PROBLEM — Below are some records. Retype exactly the lines from the one containing "والمحرق للعوارض" through the one containing "porttitor nisl. Morbi", both included, skipping every picture.

(Transcribed page contents)
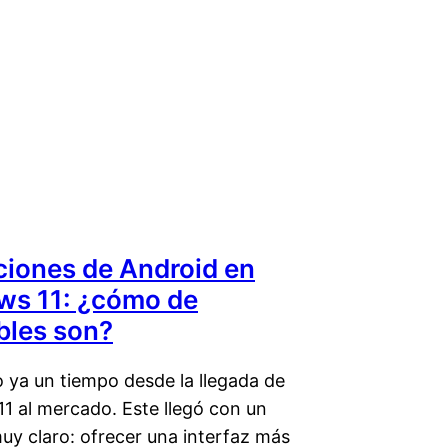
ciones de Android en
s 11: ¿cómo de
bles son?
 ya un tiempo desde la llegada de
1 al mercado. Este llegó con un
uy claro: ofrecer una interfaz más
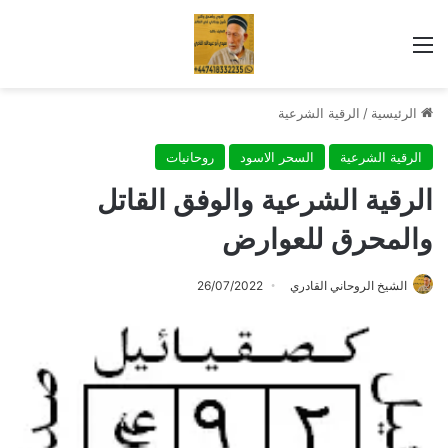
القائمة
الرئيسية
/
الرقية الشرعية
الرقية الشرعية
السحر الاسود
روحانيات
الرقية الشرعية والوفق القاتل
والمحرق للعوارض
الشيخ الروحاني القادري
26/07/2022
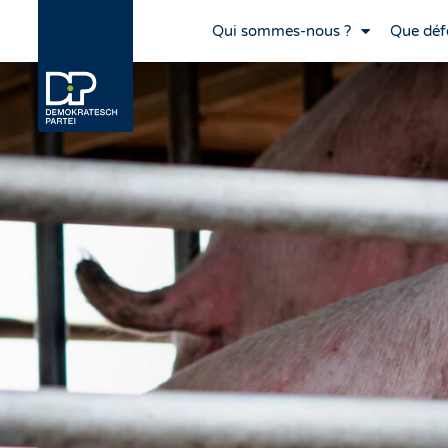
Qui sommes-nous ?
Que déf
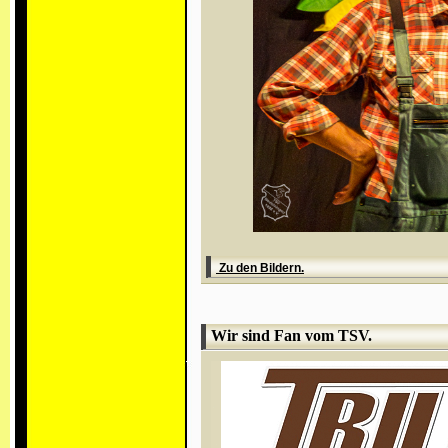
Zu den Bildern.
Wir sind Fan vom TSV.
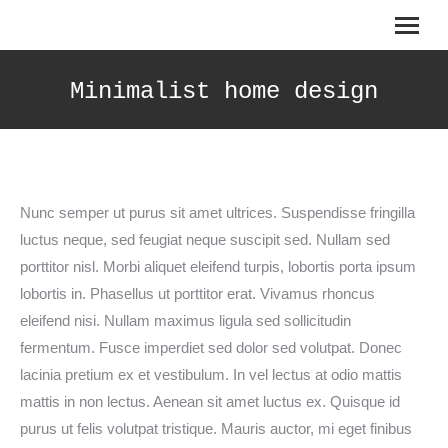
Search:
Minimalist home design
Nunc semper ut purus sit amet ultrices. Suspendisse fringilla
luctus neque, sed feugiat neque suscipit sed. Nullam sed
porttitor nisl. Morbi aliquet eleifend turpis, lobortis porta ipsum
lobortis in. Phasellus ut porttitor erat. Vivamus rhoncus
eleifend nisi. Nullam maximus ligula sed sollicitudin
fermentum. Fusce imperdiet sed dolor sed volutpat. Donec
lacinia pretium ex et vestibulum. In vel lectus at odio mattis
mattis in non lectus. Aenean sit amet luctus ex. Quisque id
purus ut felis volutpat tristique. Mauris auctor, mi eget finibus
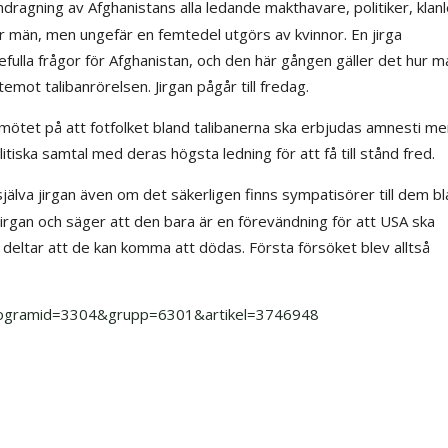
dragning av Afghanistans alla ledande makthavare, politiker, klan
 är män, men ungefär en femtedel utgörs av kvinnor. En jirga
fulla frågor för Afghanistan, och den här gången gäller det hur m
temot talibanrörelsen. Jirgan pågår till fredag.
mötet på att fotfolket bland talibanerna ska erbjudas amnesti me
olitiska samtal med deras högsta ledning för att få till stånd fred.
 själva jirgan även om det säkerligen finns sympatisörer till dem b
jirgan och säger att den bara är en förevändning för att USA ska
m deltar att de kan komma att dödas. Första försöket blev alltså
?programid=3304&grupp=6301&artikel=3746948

---

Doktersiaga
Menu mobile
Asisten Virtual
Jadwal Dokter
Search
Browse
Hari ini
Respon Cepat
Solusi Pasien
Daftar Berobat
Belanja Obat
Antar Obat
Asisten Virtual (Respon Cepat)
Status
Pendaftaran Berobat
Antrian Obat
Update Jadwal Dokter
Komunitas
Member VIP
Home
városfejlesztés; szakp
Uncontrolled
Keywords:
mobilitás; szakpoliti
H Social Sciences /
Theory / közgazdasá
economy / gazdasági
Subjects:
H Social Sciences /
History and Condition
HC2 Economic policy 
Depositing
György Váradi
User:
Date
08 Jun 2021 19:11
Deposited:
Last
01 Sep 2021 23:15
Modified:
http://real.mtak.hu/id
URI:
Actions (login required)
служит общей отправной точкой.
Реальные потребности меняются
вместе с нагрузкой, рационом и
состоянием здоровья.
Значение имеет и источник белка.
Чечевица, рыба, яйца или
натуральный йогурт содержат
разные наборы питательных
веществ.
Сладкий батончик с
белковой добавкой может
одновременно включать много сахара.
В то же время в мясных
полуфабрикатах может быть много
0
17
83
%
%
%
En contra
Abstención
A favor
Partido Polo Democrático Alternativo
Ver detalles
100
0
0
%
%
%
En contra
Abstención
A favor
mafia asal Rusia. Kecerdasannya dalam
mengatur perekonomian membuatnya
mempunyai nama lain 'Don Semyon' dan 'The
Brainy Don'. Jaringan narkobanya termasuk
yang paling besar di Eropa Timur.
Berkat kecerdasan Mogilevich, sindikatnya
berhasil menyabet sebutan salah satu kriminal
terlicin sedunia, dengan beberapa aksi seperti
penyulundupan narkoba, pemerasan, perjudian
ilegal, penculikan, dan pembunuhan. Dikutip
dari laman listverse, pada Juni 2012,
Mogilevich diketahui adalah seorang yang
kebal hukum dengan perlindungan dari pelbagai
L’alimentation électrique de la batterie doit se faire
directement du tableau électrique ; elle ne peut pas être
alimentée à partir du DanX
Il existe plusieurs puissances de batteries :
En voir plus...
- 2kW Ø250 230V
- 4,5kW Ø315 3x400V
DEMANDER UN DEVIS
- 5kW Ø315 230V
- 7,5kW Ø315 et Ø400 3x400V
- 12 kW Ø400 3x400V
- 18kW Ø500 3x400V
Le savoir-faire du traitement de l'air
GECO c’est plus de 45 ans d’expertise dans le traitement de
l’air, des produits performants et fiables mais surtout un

==

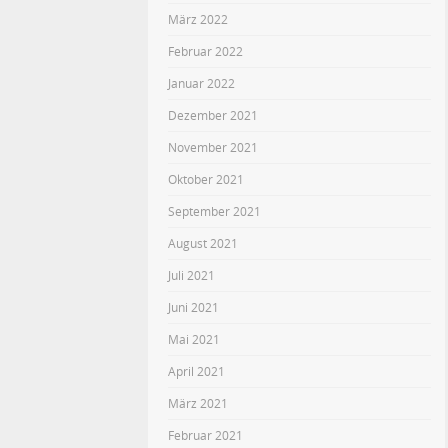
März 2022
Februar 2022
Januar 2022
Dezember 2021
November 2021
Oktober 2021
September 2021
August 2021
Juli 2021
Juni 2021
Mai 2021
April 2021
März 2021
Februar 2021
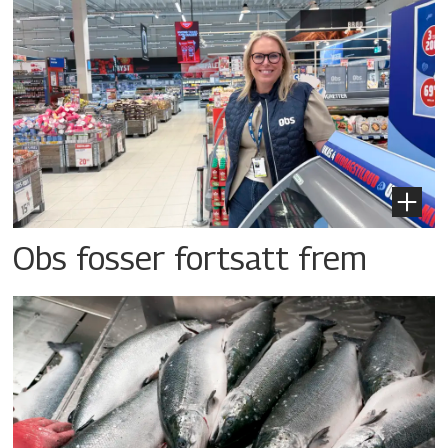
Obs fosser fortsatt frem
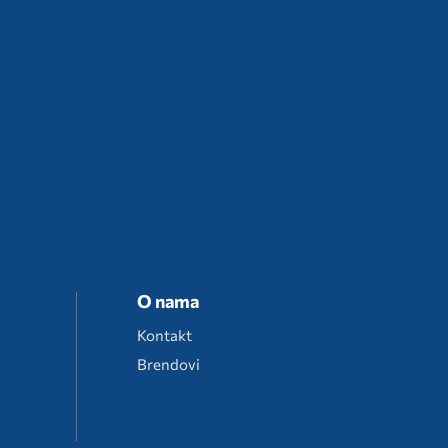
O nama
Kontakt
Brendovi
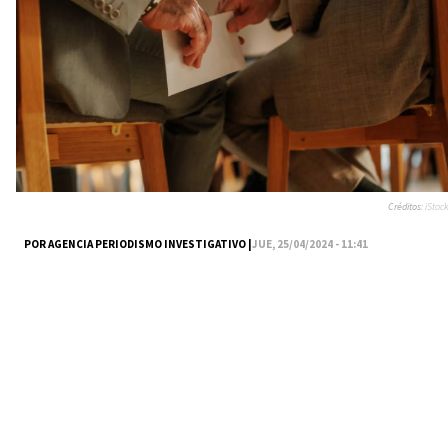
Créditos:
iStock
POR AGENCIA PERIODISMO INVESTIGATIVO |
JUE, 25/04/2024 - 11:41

SOLUTION TO THE EXERCISE —
والمحرق للعوارض
الشيخ الروحاني القادري
26/07/2022
Qui sommes-nous ?
Que déf
Zu den Bildern.
Wir sind Fan vom TSV.
Search:
Minimalist home design
Nunc semper ut purus sit amet ultrices. Suspendisse fringilla
luctus neque, sed feugiat neque suscipit sed. Nullam sed
porttitor nisl. Morbi aliquet eleifend turpis, lobortis porta ipsum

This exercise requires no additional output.